--- Supplied data Enclosed Below ---
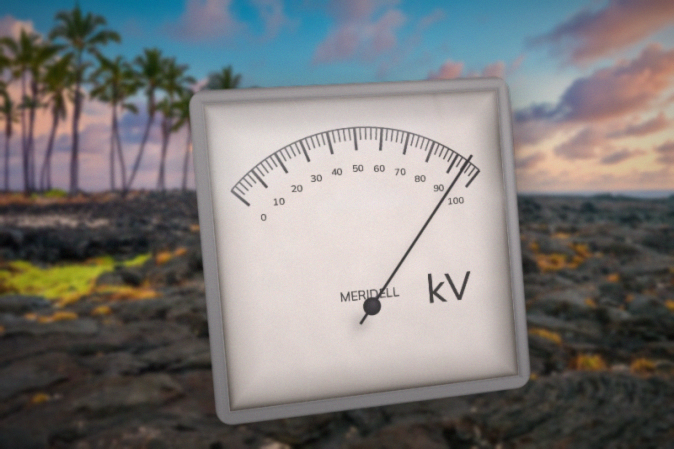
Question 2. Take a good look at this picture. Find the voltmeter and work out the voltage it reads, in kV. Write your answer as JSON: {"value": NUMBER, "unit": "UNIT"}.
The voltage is {"value": 94, "unit": "kV"}
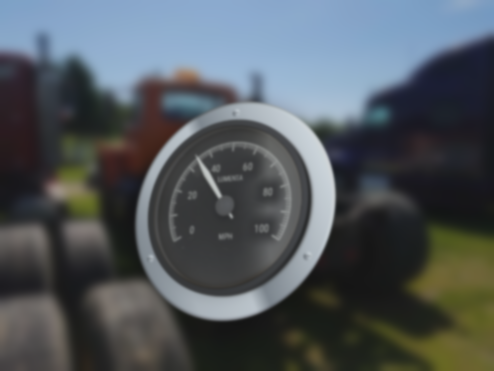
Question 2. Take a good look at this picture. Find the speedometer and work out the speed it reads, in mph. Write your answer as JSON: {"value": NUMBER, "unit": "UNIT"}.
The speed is {"value": 35, "unit": "mph"}
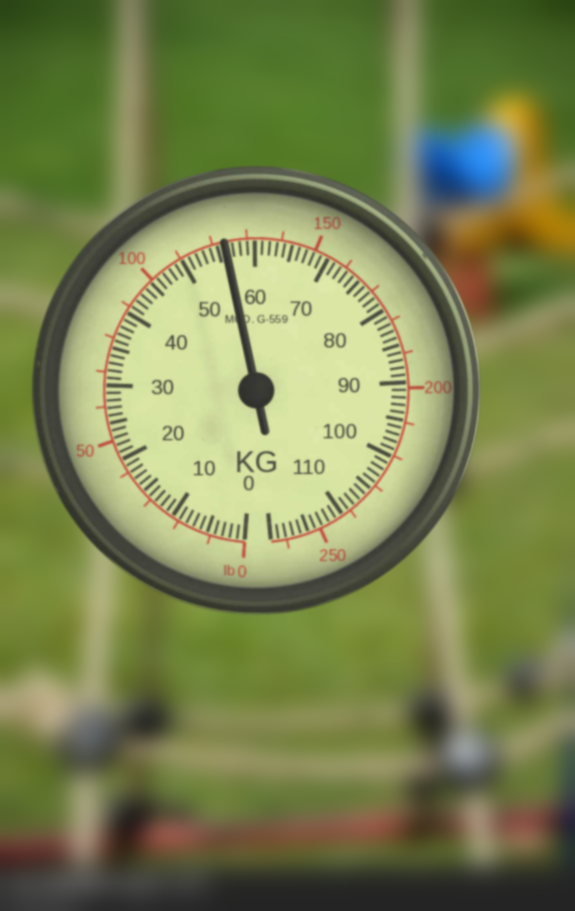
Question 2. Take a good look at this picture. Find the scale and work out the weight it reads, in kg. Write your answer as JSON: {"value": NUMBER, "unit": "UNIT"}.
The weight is {"value": 56, "unit": "kg"}
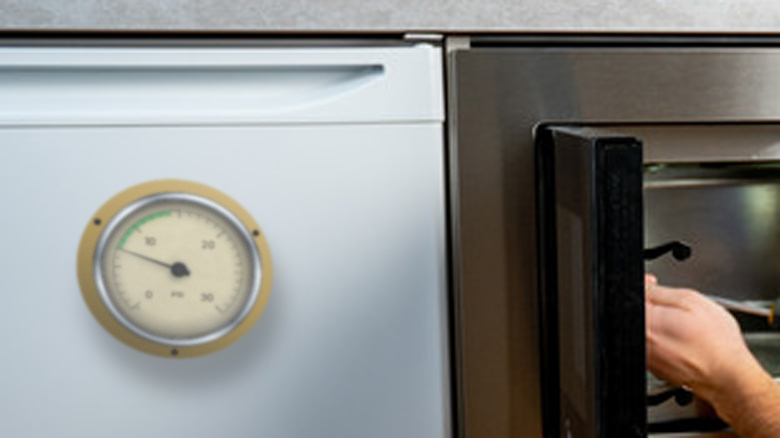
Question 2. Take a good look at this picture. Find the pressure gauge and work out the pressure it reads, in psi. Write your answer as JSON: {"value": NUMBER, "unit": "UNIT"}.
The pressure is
--- End of Enclosed Supplied data ---
Your goal:
Copy out each line above that contains the word "answer". Case counts.

Exercise solution:
Question 2. Take a good look at this picture. Find the voltmeter and work out the voltage it reads, in kV. Write your answer as JSON: {"value": NUMBER, "unit": "UNIT"}.
Question 2. Take a good look at this picture. Find the speedometer and work out the speed it reads, in mph. Write your answer as JSON: {"value": NUMBER, "unit": "UNIT"}.
Question 2. Take a good look at this picture. Find the scale and work out the weight it reads, in kg. Write your answer as JSON: {"value": NUMBER, "unit": "UNIT"}.
Question 2. Take a good look at this picture. Find the pressure gauge and work out the pressure it reads, in psi. Write your answer as JSON: {"value": NUMBER, "unit": "UNIT"}.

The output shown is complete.